◆ TEXTE SOURCE
<<<<

D’autres constats sont particulièrement révélateurs des choix qui peuvent orienter une politique linguistique : le simple fait d’attribuer à l’anglais le statut de la Langue Vivante 1 et à l’espagnol, par exemple, celui de la Langue Vivante 2 est déjà un choix très conscient et assumé qui prétend qu’une langue peut passer avant l’autre dans leur programmation. Pour continuer notre illustration du sujet, lorsqu’un établissement signe la charte Erasmus pour l’enseignement supérieur1, il engage toutes ses composantes à fournir un soutien linguistique approprié aux participants en mobilité sortante ou entrante. Ou encore, quand une structure universitaire passe un accord de coopération avec un homologue à l’étranger, la réciprocité linguistique est engagée dans cette relation. Les conventions signées à cet effet sont donc rédigées dans les langues officielles des pays respectifs. Et que dire des nombreux stages en entreprises effectués en Europe, pour lesquels les stagiaires sont préalablement formés à la langue du pays d’accueil ?
Bref, les exemples prouvant l’existence d’une politique linguistique sont légion. C’est-à-dire que, pour plusieurs raisons concaténées, l’enseignement supérieur français ne peut pas se passer des langues. Mais quelles sont les langues promues par ce vaste collectif ? Quelle est l’offre de formation en langues ? Quels types de formations de l’enseignement supérieur français servent à acquérir ou à améliorer des connaissances d’ordre langagier ? Quels effectifs étudiants, et en quelle quantité, sont impactés par les politiques universitaires en matière de diffusion linguistique et culturelle ? Grâce à cette contribution, nous fournirons des estimations qui permettront de mieux comprendre la dynamique des langues dans un espace académique très diversifié et de grande envergure en Europe.

>>>>

◆ Enregistrements issus d'une collection de données
<<<<

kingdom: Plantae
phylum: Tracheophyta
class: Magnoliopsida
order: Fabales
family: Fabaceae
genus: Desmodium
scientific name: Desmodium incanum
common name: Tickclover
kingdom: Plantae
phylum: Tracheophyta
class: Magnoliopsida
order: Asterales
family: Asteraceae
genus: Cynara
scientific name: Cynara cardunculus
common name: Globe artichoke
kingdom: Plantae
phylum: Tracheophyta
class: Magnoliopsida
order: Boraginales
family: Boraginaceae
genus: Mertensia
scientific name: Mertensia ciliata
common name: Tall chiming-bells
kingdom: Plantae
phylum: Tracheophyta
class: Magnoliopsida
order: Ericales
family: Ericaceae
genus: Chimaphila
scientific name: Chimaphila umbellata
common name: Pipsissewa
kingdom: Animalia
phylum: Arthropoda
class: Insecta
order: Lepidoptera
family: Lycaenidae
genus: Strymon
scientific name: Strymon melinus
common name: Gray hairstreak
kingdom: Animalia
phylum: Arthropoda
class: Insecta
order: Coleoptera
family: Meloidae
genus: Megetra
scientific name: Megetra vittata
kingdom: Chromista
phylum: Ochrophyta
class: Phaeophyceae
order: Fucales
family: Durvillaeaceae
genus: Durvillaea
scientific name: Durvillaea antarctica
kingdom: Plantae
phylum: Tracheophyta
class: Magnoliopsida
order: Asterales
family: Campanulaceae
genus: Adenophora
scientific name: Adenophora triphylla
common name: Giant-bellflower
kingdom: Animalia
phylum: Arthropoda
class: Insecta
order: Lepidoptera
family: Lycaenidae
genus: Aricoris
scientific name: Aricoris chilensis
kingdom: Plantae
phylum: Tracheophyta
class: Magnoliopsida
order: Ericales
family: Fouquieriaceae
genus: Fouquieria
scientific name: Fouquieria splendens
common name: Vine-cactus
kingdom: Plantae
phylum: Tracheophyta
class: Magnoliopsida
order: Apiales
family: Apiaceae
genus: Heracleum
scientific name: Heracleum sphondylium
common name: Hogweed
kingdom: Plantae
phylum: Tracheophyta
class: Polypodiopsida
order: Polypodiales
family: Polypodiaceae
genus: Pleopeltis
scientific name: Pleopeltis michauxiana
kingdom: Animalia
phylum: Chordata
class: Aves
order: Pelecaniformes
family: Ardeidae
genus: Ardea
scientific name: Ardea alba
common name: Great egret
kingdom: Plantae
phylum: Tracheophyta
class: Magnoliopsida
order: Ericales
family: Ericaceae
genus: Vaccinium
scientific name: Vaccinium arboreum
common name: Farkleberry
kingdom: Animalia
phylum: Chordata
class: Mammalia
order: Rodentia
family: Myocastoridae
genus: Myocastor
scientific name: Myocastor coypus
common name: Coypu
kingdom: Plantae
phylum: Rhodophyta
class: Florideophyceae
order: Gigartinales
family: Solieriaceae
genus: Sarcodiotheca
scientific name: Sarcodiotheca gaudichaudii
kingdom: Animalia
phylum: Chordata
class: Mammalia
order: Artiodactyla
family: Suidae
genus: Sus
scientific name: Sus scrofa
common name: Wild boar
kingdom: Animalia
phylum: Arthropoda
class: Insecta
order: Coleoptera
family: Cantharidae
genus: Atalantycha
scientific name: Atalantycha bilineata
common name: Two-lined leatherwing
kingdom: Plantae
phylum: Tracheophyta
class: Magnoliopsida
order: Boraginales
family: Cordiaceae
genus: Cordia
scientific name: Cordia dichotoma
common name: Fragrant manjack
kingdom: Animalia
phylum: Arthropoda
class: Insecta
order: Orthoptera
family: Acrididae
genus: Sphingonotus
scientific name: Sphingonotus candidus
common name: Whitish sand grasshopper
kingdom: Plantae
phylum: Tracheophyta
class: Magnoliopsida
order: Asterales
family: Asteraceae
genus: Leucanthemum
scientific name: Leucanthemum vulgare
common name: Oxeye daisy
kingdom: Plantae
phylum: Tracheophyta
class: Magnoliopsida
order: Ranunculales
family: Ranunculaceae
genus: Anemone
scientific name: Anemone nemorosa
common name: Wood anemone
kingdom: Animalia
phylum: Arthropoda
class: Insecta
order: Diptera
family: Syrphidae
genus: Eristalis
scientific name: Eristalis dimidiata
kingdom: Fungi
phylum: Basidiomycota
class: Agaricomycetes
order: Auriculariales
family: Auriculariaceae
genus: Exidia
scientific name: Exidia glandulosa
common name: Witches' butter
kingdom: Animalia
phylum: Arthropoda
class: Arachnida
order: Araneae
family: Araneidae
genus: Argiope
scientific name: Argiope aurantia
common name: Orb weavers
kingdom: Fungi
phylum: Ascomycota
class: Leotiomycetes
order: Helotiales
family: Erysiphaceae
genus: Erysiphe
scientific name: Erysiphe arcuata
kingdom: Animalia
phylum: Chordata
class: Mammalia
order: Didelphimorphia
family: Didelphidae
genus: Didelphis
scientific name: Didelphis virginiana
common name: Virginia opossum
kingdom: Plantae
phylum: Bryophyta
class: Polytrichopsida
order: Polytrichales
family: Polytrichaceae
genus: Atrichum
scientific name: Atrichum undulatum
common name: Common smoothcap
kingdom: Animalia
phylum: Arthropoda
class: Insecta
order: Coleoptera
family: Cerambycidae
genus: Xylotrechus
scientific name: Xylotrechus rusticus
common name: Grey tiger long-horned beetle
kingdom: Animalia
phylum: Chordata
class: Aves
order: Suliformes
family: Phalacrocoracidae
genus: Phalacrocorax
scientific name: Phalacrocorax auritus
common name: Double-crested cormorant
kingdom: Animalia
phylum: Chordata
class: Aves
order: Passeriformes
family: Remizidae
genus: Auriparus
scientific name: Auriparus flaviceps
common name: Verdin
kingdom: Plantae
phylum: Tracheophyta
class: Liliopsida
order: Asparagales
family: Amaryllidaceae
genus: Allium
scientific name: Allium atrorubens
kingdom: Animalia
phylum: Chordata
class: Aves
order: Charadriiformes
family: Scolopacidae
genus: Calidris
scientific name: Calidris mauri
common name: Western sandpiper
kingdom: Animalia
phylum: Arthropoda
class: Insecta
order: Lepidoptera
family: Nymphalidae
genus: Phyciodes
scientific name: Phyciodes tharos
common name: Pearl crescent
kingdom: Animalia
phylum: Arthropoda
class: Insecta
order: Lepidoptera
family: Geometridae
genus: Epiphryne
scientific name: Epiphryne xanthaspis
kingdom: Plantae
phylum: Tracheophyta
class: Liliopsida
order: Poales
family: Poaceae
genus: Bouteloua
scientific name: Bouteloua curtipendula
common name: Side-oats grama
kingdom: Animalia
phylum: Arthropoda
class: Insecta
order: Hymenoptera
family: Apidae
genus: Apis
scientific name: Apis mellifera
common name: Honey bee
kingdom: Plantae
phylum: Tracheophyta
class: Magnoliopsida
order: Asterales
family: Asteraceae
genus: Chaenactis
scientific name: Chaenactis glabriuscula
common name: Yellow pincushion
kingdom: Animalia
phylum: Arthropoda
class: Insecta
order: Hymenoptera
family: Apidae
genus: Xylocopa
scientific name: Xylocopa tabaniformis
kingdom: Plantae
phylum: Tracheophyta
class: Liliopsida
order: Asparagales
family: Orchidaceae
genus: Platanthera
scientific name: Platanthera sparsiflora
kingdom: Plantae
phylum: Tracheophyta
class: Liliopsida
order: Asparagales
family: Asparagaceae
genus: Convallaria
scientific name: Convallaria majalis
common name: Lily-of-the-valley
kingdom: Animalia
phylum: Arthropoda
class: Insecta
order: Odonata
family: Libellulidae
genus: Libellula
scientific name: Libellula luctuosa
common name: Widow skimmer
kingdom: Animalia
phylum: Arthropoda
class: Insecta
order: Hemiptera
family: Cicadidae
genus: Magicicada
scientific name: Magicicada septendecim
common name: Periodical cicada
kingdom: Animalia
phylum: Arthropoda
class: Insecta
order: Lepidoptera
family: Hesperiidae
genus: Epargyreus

>>>>

◆ CONSIGNE A
Comment rendre en anglais cette phrase du texte sur la politique linguistique universitaire : « Bref, les exemples prouvant l’existence d’une politique linguistique sont légion. » ?
◆ CONSIGNE B
Pouvez-vous citer sans rien changer le passage du texte sur la politique linguistique universitaire, de « Bref, les exemples » à « envergure en Europe. » ?

◆ RÉPONSE COMPLÈTE A
In short, the examples proving the existence of a language policy are legion.

◆ RÉPONSE COMPLÈTE B
Bref, les exemples prouvant l’existence d’une politique linguistique sont légion. C’est-à-dire que, pour plusieurs raisons concaténées, l’enseignement supérieur français ne peut pas se passer des langues. Mais quelles sont les langues promues par ce vaste collectif ? Quelle est l’offre de formation en langues ? Quels types de formations de l’enseignement supérieur français servent à acquérir ou à améliorer des connaissances d’ordre langagier ? Quels effectifs étudiants, et en quelle quantité, sont impactés par les politiques universitaires en matière de diffusion linguistique et culturelle ? Grâce à cette contribution, nous fournirons des estimations qui permettront de mieux comprendre la dynamique des langues dans un espace académique très diversifié et de grande envergure en Europe.